In the 4 plenaries, Sylviane Granger: Contrastive Interlanguage Analysis: a reappraisal; reminded us in a very timely way, of the importance of constantly re-evaluating our research hypotheses, methods and aims. Bård Uri Jensen: "A chi-square test showed that..." or did it really? Some remarks on the use of statistical tests in corpus-based research warned us against allowing the powerful and apparently simple statistical tools now at our fingertips to do our thinking for us. John Osborne: Comparisons are odorous: native-speaker data in learner corpus research urged us to circumspection about the role of 'native-speaker' corpora as reference corpora for the study of learner interlanguage.
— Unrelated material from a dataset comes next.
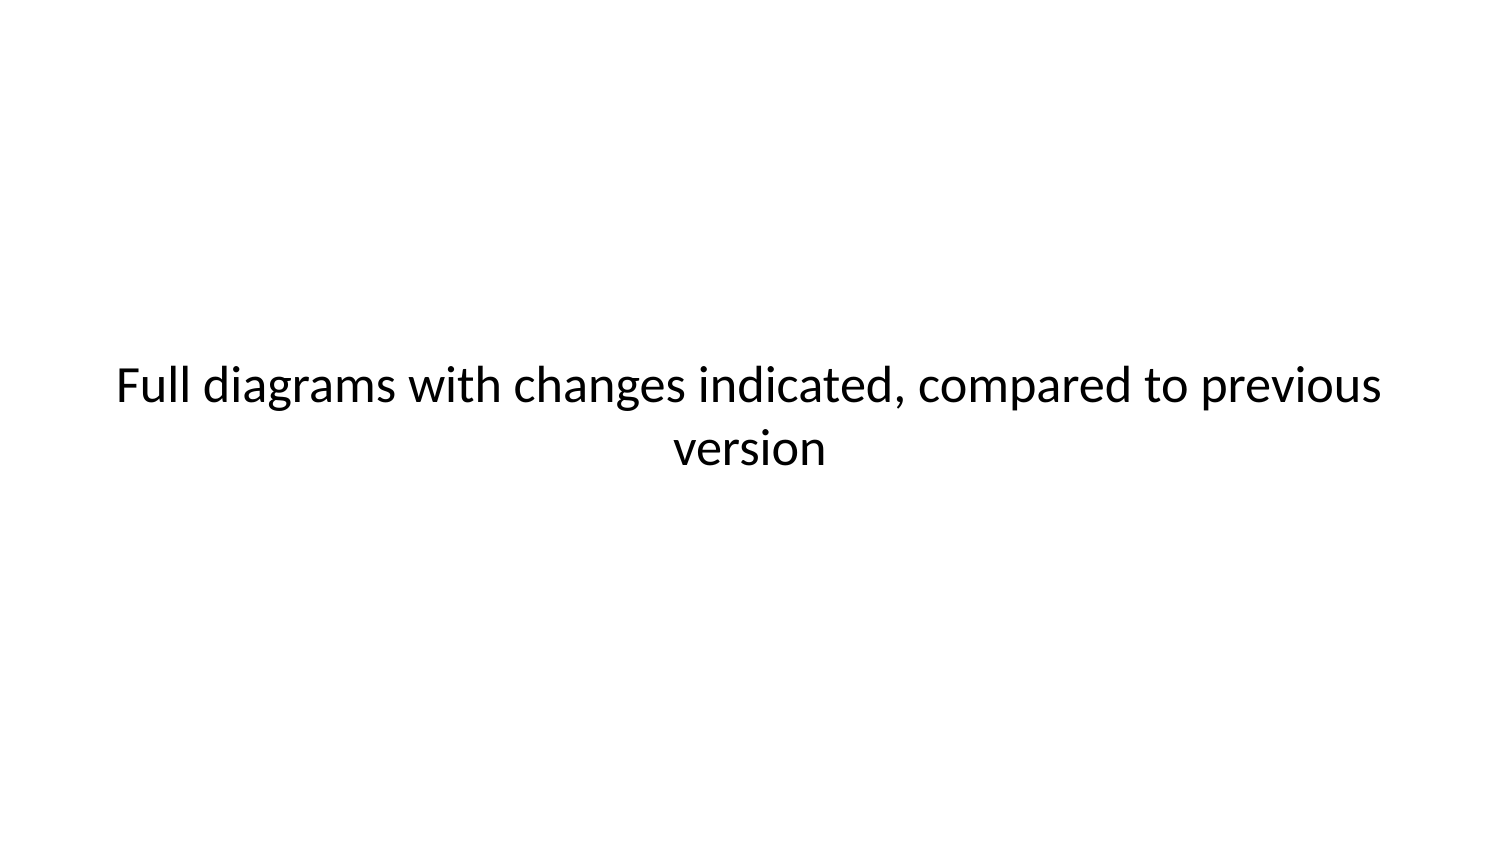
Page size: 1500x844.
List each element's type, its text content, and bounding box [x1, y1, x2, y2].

And Scott Jarvis: Signals and clues in detecting cross-linguistic influence: What detectives and detectors can tell us highlighted the value of human judges working *together* with machine classifiers to uncover and analyze corpus research clues.

For me, the buzzwords/phrases of the conference seemed to be (in no particular order):

EGAP/ESAP teaching
Spoken corpora - compiling, error-annotating
Longitudinal corpora
Statistical tools for the analysis of corpora
The status of native speaker data in the age of World Englishes and English as a Lingua Franca
Reference corpora and comparability of corpora
Freely-available and user-friendly corpus tools for analysis and annotation
The Common European Framework of Reference
Availability of corpus data
Using learner corpora in the EFL classroom
Lexical bundles/formulaic sequences/fixed expressions/multi-grams
Collocations

There were software demos of a more user-friendly interface for error-annotated and -corrected corpora in Sketch Engine; freely-available corpus compilation, annotation and analysis tools developed at Autonomous University Madrid - CorpusTool, which a number of researchers at the conference were using, and the new, freely-available 30m word EF-CamDat learner corpus.
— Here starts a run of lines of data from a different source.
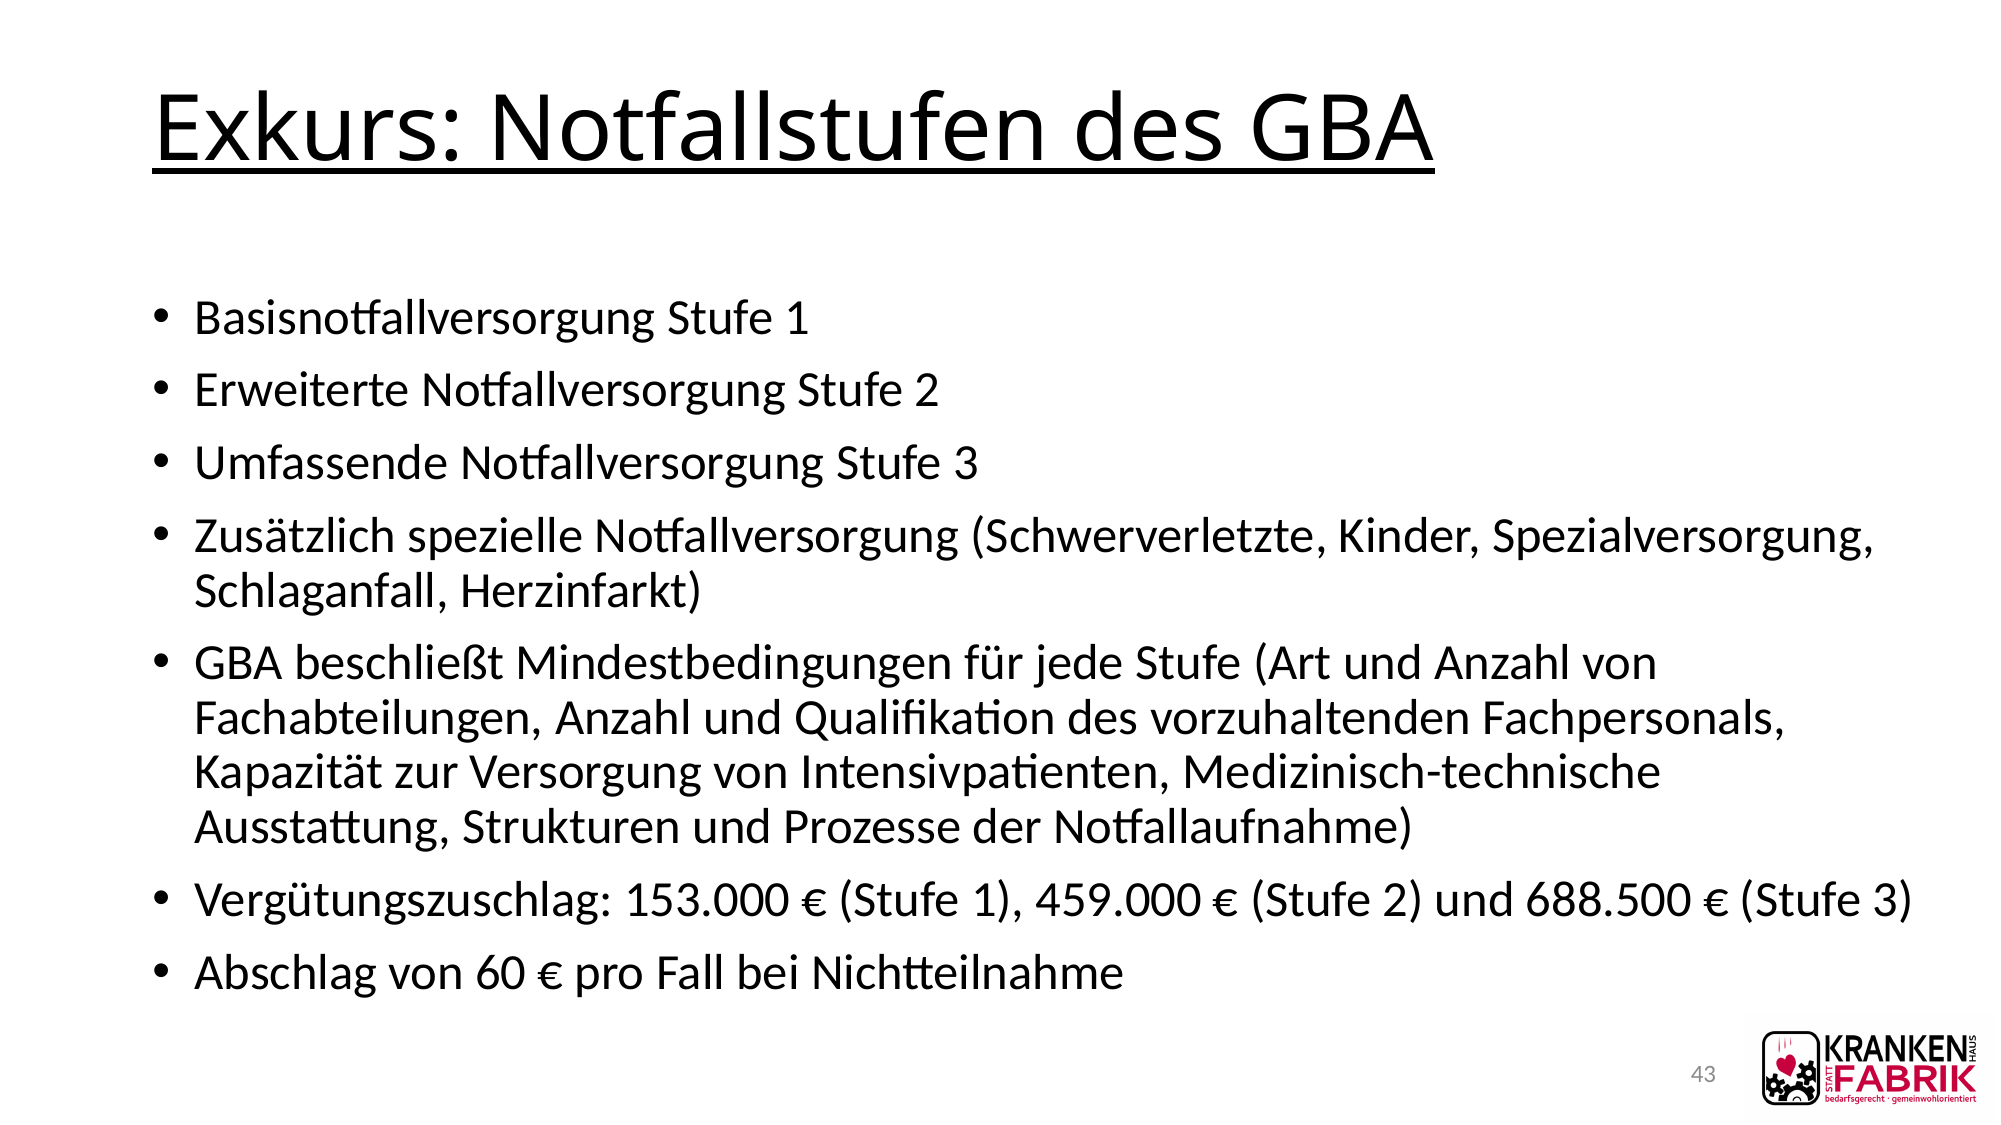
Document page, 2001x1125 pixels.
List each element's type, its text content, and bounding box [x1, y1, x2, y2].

list Basisnotfallversorgung Stufe 1 Erweiterte Notfallversorgung Stufe 2 Umfassende Notfallversorgung Stufe 3 Zusätzlich spezielle Notfallversorgung (Schwerverletzte, Kinder, Spezialversorgung, Schlaganfall, Herzinfarkt) GBA beschließt Mindestbedingungen für jede Stufe (Art und Anzahl von Fachabteilungen, Anzahl und Qualifikation des vorzuhaltenden Fachpersonals, Kapazität zur Versorgung von Intensivpatienten, Medizinisch-technische Ausstattung, Strukturen und Prozesse der Notfallaufnahme) Vergütungszuschlag: 153.000 € (Stufe 1), 459.000 € (Stufe 2) und 688.500 € (Stufe 3) Abschlag von 60 € pro Fall bei Nichtteilnahme [137, 283, 1946, 1014]
title Exkurs: Notfallstufen des GBA [137, 22, 1863, 240]
slide_number 43 [1281, 1042, 1731, 1103]
picture [1744, 1013, 1994, 1123]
A landmark event was the launch of the Learner Corpus Association to provide a forum for exchanging ideas on learner corpus research from an interdisciplinary perspective:

- Second language acquisition
- Foreign language teaching (including CALL)
- Language testing
- NLP applications (automated scoring, L1 identification, error detection and correction, etc.)
- other language-related fields

Members (membership costs between 20 and 60 Euros, depending on your status) get access to a range of resources, including shared corpora, publications and corpus tools and a regularly updated searchable learner corpus bibliography with more than 900 entries. They will also be able to take part in forums focused on a range of topics (learner corpus design, annotation, methodology, applications, etc.) and benefit from discounts negotiated by the LCA. There is currently a special offer of free 6-month trial access to Sketch Engine.
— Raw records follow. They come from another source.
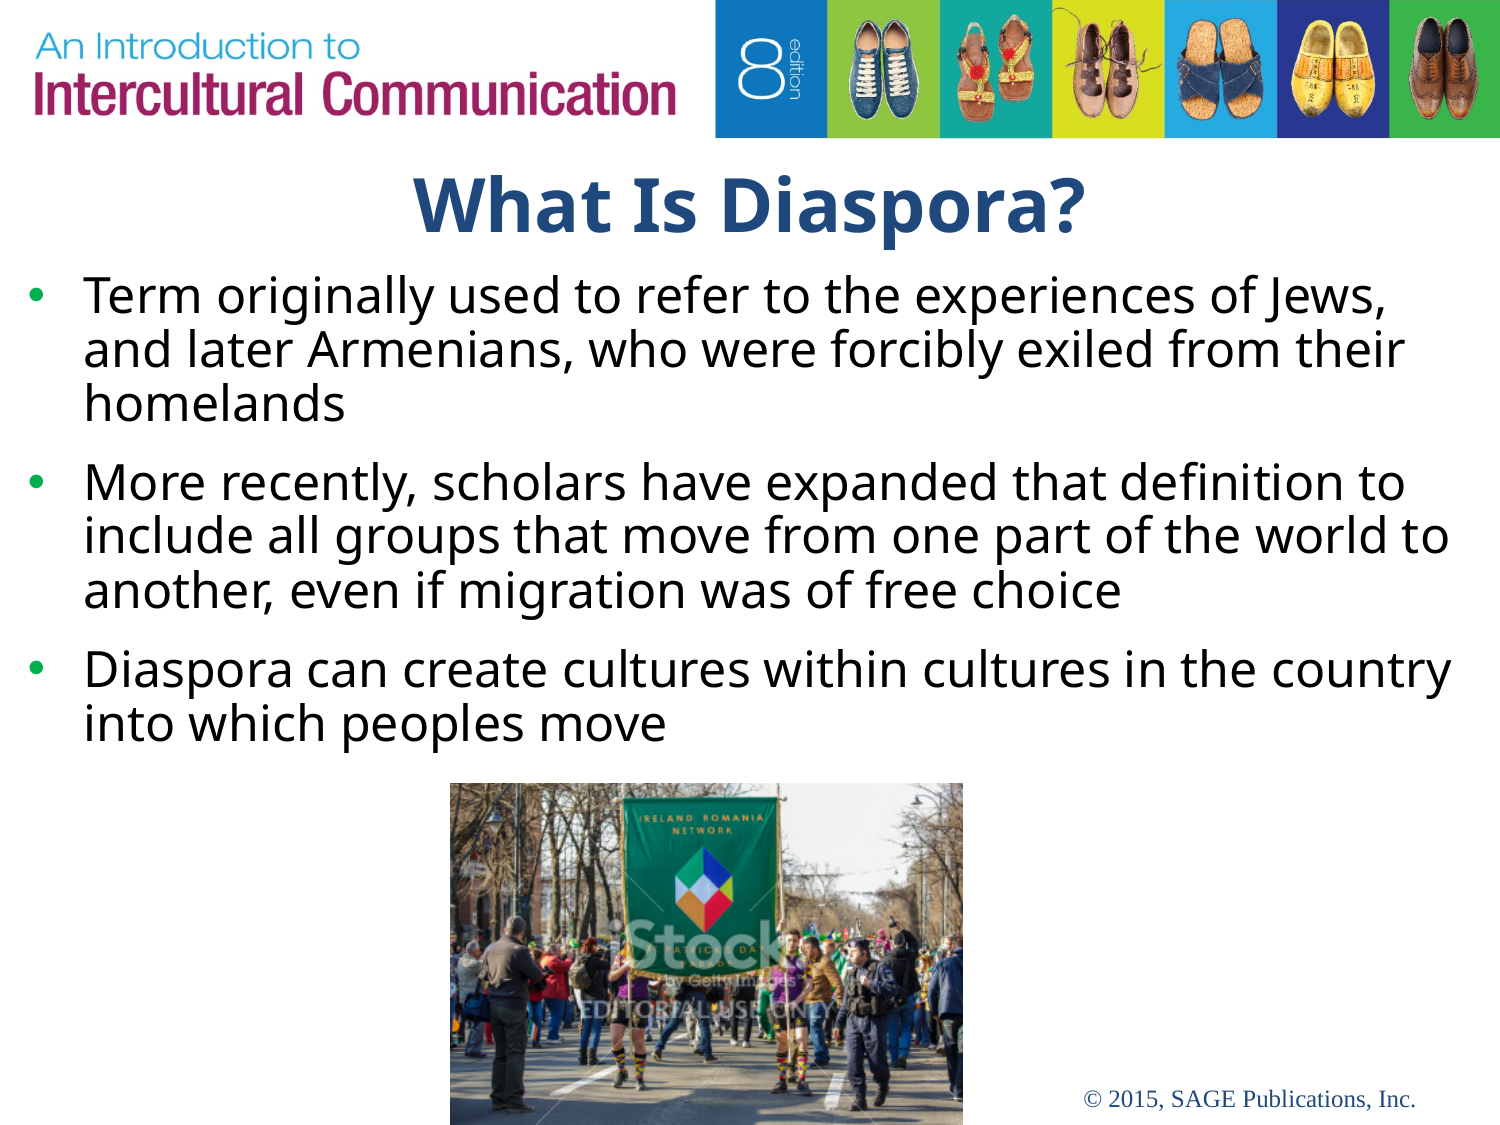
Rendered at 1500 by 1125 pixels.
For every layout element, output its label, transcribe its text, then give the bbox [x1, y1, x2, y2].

picture [0, 250, 1500, 1125]
title What Is Diaspora? [0, 154, 1500, 250]
list Term originally used to refer to the experiences of Jews, and later Armenians, who were forcibly exiled from their homelands More recently, scholars have expanded that definition to include all groups that move from one part of the world to another, even if migration was of free choice Diaspora can create cultures within cultures in the country into which peoples move [12, 262, 1475, 1113]
picture [0, 0, 1500, 154]
text_box © 2015, SAGE Publications, Inc. [1012, 1067, 1488, 1125]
I was at the first Learner Corpus Research conference in Louvain in 2011 and my impression is that the availability and accessibility of both learner corpora and user-friendly corpus tools has really gathered pace in the last two years and will continue to do so, and that this is slowly bringing learner corpora and corpora in general out of the research centres and into the classroom. There is still a great wealth of fascinating research coming out of those centres. I am pleased to see that it is reaching a wider audience and gaining wider application in SLA and in ELT teaching and materials development. I'm excited about what the next two years will bring!